The year is new—hypo allergenic like certain poodles—and you can feel lucky or dreadful but the year (like a poodle) will have none of you, for the year is high strung and indifferent as years must be. I won’t go on with the simile. I’m sorry. Perhaps you love your poodle. I’m sincere. I don’t wish to offend “poodlers”. No one can live without sentiment.
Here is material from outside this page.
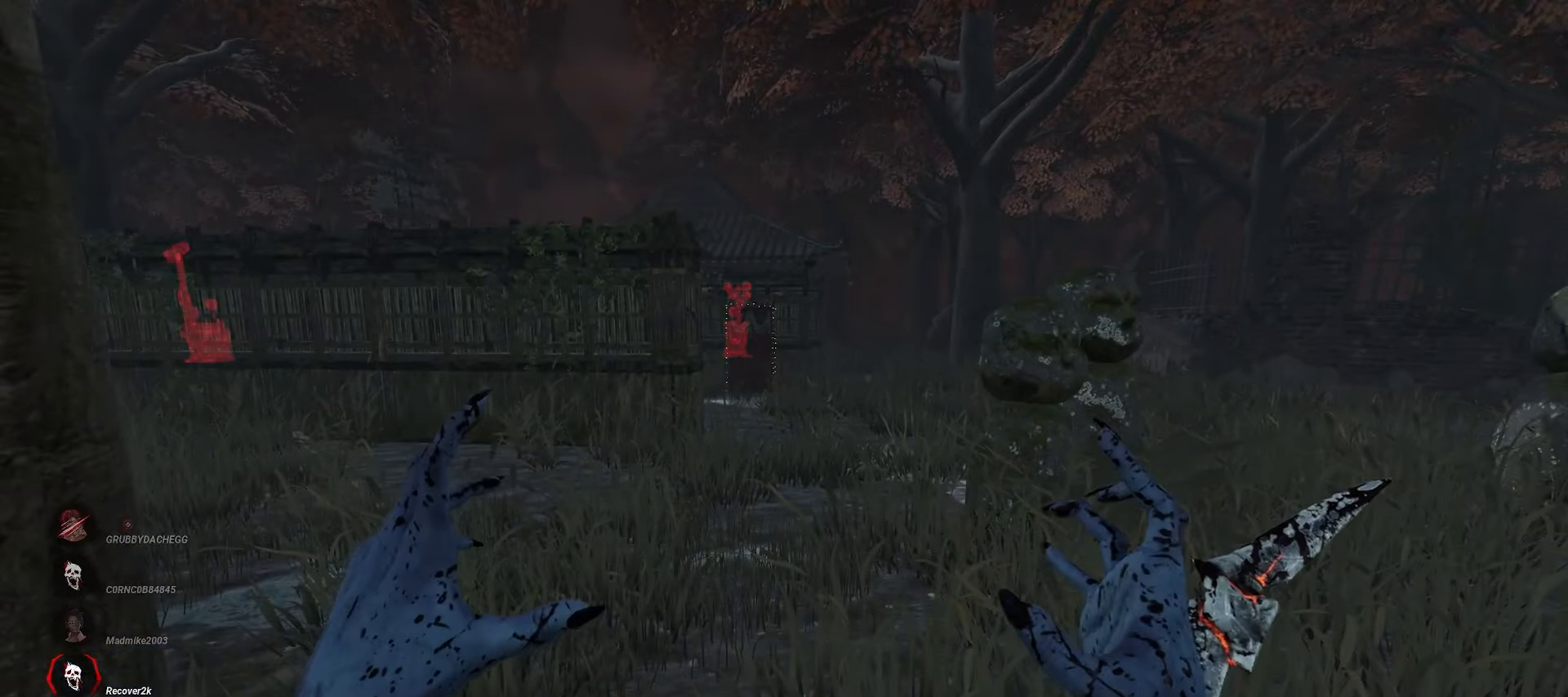
{"keys": [], "mouse": ["right"], "events": []}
Capitalism as its now bruited will do anything to rob you of your last ounce of sentiment. I’m sorry I kicked your poodle. But whatever I say, the year will have only indifference like the stars.
When I think about the virgin year I’m mindful of just how provisional and difficult the lives of people with disabilities remain worldwide. If you want to know about cruelty and “ranking” (in the crudest sociological sense) than look to disability. Look to it here at home in the United States and you’ll see how the police in Maryland killed a young man with Down Syndrome; see how a blind man and his guide dog were kicked off a US Air flight; see how the liberal press (Chris Hedges, Democracy Now, Alternet, etc.) actively rooted for a disabled American veteran of the Iraq war to kill himself—just so they could pin it on Bush and Cheney. These examples are from the US. When you look at disability globally things are no better. A UNICEF Report on the state of the world’s children highlights the plight of kids with disabilities across the planet—ill clothed, unschooled, without health care, denied food. The virgin year indeed. Don’t let the new year rob you of your heart’s renewal. If you’re an able bodied person I suggest you write your Senator and demand passage of the UN Charter on the Rights of Persons with Disabilities.
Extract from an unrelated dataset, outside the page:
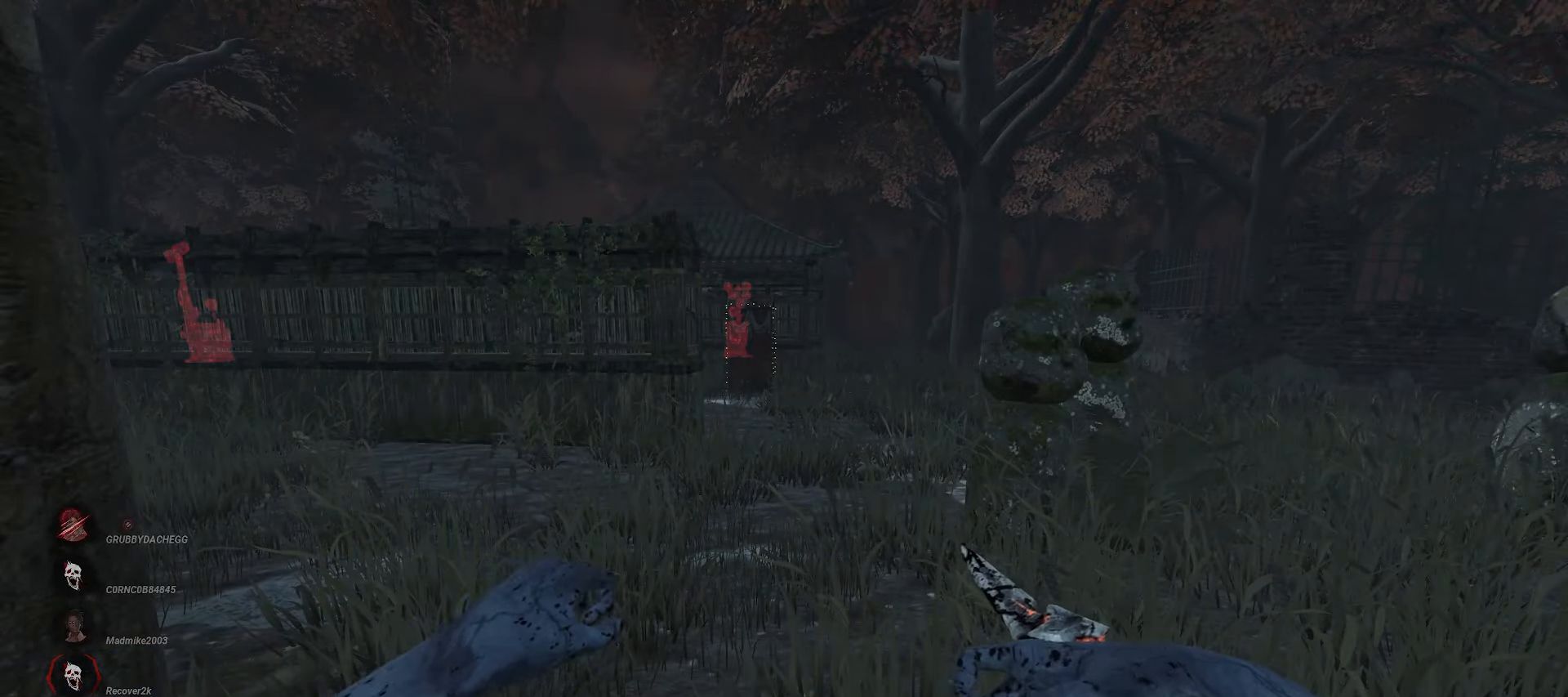
{"keys": ["w"], "mouse": ["right"], "events": [[383, "w", "down"]]}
A friend sent me a poem in which he calculates how far William Wordsworth walked in his lifetime and in turn, calculates the poet’s mileage per line of verse. I love this idea. What if instead of watching vulgar automobile commercials (as most Americans will do today, especially if they watch college football—for every sporting event is now sponsored by Lexus, BMW, Audi, and Mercedes Benz. Gone are the days of shaving cream, Schlitz, and Aqua Velva)—what if instead of vulgar car advertisements Americans were challenged to imagine their human and social productivity per mile? Emerson would have championed this. Why I think even Teddy Roosevelt would have endorsed such a plan. Our new year dawns on a nation more politically immune to suffering and the true calling of our souls than at any time in its history. I take no pleasure saying so.
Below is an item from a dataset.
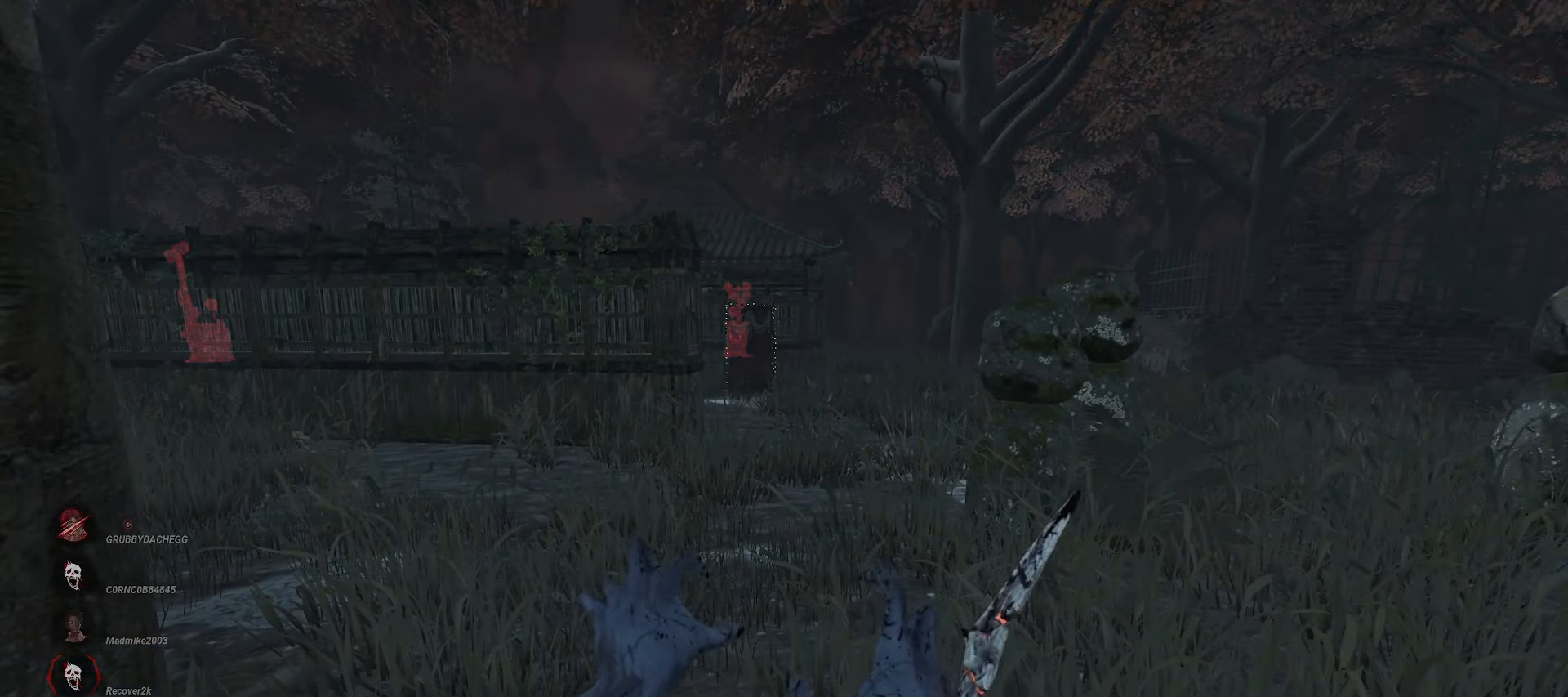
{"keys": ["w"], "mouse": ["right"], "events": []}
Here’s wishing you long walks, walks with ideas, chance meetings with wise and kind strangers. And triumphs of the spirit. I’m wishing you those.
I think we gave away too much when we abandoned Freud and Jung, preferring pills and “big pharma” to the hard work—the acknowledgment—that the unconscious has lots of darkness. America is a nation of terrifying smiles. I can’t find the quote right now, but Alice Munro said recently the most frightening people are the do gooders (paraphrase mine). I tend to think we’re in Fascist times and its proper and necessary both to say it aloud and to know who you’re looking at—whether on television or in a board room or on a street corner. As World War II commenced the poet W.H. Auden wrote the following poem. It strikes an eerie chord, or if not a chord precisely, maybe some thermemin music.
Blessed Event
Round the three actors in any blessed event
Is always standing an invisible audience of four,
The double twins, the fallen natures of man.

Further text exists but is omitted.